This week OpenAI released AVM, Advanced Voice Mode, but you already know that. This was the top story about OpenAI until most of the leadership team quit the next day, then that became the focus of the news cycle. But I'm not here to comment on that because I don't think anyone who isn't at OpenAI, and doesn't know Sam and the team, can realistically comment, what the heck do we know?
So let's talk about something I do know about, because I've been playing with it every single day since it came out - AVM. OpenAI's advanced voice mode is as good as they said it was going to be, maybe better - in short, it's insanely useful. Since it came out people have been sharing all the different ways they've been using it from tuning a guitar to using it as your personal assistant.
After using AVM and then getting in my car and needing to use Siri with Apple Carplay I realized instantly, Siri doesn't just feel outdated, it feels prehistoric in comparison. In all seriousness, the gap between Siri and OpenAI's newest models is so wide that it makes me honestly wonder if it's now actually impossible for Apple to catch up.
And here's why I think this is important. Three days ago I wrote about a hardware company that Sam Altman and Jony Ive are starting. If this hardware company ends up competing, in any way with the iPhone, then Apple could be in trouble in a market that is absolutely critical to the company.
While I'm not saying this is happening, it could happen, and I think voice is a sleeping giant that has been slept on for far too long. We live in a world today where people use a keyboard as the primary input device into their computer. I firmly believe that this week marks the beginning of the end for the keyboard, a true tipping point for voice taking over as the primary input device for computers. And yes, an iPhone is just a computer in your pocket.

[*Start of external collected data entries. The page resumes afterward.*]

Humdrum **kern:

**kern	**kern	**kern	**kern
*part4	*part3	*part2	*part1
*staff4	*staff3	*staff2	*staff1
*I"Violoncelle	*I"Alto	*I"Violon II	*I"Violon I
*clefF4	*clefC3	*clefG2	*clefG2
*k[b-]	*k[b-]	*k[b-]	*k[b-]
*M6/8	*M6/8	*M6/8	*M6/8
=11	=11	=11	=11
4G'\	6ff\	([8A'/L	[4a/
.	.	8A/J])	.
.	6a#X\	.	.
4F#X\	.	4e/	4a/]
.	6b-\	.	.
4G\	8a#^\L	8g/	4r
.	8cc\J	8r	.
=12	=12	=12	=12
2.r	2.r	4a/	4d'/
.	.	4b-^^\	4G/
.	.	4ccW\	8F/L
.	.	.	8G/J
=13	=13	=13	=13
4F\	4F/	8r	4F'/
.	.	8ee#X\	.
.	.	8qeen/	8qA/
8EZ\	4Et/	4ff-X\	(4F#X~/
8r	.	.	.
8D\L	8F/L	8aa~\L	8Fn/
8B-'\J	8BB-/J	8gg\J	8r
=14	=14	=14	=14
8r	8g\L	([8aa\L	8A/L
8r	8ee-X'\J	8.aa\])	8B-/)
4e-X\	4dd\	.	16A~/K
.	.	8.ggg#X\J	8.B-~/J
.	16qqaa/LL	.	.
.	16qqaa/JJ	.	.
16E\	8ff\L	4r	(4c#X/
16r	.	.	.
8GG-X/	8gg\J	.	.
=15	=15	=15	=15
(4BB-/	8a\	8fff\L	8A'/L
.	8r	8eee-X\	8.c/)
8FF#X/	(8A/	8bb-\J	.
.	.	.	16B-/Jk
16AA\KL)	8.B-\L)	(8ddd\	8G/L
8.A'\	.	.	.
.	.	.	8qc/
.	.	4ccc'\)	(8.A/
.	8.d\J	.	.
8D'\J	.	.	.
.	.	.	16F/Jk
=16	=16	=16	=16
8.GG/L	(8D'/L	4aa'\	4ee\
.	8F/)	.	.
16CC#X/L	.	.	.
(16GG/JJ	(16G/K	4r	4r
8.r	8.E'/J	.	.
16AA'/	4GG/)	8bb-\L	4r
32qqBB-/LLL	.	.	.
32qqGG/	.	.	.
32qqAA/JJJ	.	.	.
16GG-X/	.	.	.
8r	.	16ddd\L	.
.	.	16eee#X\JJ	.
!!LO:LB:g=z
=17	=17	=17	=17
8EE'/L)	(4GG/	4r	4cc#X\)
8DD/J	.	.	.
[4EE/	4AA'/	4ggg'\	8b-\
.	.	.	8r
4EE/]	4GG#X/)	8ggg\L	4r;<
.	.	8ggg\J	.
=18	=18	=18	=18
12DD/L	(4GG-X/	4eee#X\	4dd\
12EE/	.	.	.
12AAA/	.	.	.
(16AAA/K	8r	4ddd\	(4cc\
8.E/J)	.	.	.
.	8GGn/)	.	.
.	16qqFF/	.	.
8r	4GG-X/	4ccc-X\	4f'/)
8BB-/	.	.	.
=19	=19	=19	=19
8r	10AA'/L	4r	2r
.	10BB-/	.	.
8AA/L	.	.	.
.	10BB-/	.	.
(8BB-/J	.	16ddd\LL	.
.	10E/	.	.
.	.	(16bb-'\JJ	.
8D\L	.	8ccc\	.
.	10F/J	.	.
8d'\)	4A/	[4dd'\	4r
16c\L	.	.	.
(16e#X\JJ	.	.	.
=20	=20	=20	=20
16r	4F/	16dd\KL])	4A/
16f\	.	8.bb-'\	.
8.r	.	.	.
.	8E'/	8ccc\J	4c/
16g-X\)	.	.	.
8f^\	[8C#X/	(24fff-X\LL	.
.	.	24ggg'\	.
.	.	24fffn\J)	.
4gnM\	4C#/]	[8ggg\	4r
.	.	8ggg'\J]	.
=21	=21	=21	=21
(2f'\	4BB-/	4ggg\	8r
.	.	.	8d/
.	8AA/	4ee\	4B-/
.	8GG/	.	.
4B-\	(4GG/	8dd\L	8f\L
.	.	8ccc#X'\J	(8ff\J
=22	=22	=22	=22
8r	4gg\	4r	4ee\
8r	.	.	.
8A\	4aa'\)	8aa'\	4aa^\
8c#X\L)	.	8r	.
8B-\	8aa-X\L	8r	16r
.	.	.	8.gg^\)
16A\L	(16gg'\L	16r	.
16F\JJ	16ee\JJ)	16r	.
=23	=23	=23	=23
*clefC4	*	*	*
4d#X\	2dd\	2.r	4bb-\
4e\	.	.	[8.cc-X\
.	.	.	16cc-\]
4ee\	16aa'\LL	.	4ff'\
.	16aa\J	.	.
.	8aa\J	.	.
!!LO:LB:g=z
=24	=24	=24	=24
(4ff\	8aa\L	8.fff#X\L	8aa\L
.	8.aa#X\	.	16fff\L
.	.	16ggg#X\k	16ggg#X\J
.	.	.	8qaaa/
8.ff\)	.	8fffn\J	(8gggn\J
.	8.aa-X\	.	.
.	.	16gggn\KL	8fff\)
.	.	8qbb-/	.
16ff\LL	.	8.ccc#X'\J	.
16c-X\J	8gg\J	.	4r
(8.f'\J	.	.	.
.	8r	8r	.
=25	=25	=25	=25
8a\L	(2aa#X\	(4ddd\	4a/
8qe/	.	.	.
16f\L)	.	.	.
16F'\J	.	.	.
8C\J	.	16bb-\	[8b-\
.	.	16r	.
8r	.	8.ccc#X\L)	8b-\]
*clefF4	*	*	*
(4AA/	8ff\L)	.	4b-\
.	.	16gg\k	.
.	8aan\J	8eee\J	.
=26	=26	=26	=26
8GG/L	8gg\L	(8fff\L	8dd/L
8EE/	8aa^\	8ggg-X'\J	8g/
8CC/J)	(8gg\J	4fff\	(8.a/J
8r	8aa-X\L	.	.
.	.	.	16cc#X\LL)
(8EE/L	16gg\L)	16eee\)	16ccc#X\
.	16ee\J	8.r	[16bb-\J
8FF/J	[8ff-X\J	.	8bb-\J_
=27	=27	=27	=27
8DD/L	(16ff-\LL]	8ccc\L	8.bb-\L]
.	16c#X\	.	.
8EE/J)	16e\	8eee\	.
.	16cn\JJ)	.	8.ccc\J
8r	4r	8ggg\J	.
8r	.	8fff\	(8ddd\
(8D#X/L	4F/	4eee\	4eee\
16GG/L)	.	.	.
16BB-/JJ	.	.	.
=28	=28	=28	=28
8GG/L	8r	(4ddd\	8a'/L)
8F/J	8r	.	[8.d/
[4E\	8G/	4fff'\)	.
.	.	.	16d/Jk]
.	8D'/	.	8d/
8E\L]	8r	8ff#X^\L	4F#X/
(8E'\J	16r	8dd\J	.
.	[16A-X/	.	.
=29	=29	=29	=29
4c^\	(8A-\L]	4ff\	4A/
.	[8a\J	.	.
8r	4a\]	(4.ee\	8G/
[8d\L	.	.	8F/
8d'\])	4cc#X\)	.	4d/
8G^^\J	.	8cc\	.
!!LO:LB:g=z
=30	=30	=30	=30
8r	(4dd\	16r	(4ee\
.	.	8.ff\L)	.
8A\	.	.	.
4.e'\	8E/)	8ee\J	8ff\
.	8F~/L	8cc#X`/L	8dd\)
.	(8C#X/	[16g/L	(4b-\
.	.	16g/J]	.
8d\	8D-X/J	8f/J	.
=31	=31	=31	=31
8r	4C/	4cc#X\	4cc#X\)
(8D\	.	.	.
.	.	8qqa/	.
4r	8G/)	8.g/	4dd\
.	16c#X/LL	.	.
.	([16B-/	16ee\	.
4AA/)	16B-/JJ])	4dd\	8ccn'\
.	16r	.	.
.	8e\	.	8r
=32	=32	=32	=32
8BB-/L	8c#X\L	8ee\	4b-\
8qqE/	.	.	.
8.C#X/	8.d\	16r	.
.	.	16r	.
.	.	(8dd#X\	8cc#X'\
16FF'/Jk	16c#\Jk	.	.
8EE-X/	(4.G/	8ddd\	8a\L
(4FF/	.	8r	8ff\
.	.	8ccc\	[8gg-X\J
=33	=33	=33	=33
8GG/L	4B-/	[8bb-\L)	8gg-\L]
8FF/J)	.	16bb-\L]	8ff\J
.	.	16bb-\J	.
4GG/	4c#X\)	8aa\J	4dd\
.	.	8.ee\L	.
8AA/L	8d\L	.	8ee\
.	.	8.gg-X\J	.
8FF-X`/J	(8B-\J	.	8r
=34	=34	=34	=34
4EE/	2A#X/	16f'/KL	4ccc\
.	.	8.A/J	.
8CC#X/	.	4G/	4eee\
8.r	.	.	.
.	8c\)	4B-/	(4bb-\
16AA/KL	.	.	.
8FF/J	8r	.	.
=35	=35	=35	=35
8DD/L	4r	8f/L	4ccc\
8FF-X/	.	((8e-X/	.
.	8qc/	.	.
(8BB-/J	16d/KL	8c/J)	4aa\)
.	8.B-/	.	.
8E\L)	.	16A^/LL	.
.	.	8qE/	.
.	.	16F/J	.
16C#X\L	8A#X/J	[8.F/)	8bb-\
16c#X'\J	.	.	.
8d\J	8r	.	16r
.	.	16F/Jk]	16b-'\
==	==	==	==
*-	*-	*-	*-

If the primary input mechanism for all computing devices, i.e. your laptop, tablet, and iPhone, then the company with the best version of that new input device has a massive edge. But with AI, this edge is amplified, massively, because the company in the lead sees their lead grow exponentially, so the companies playing catch up just fall further behind.
I'd encourage you to try an experiment. Take five simple questions, things that you know Siri can answer, and ask them to ChatGPT, then ask them to Siri. Don't try to stump Siri, pick real questions it can answer. Compare the results. This is going to be a big deal. AVM changes is a lot, and quickly.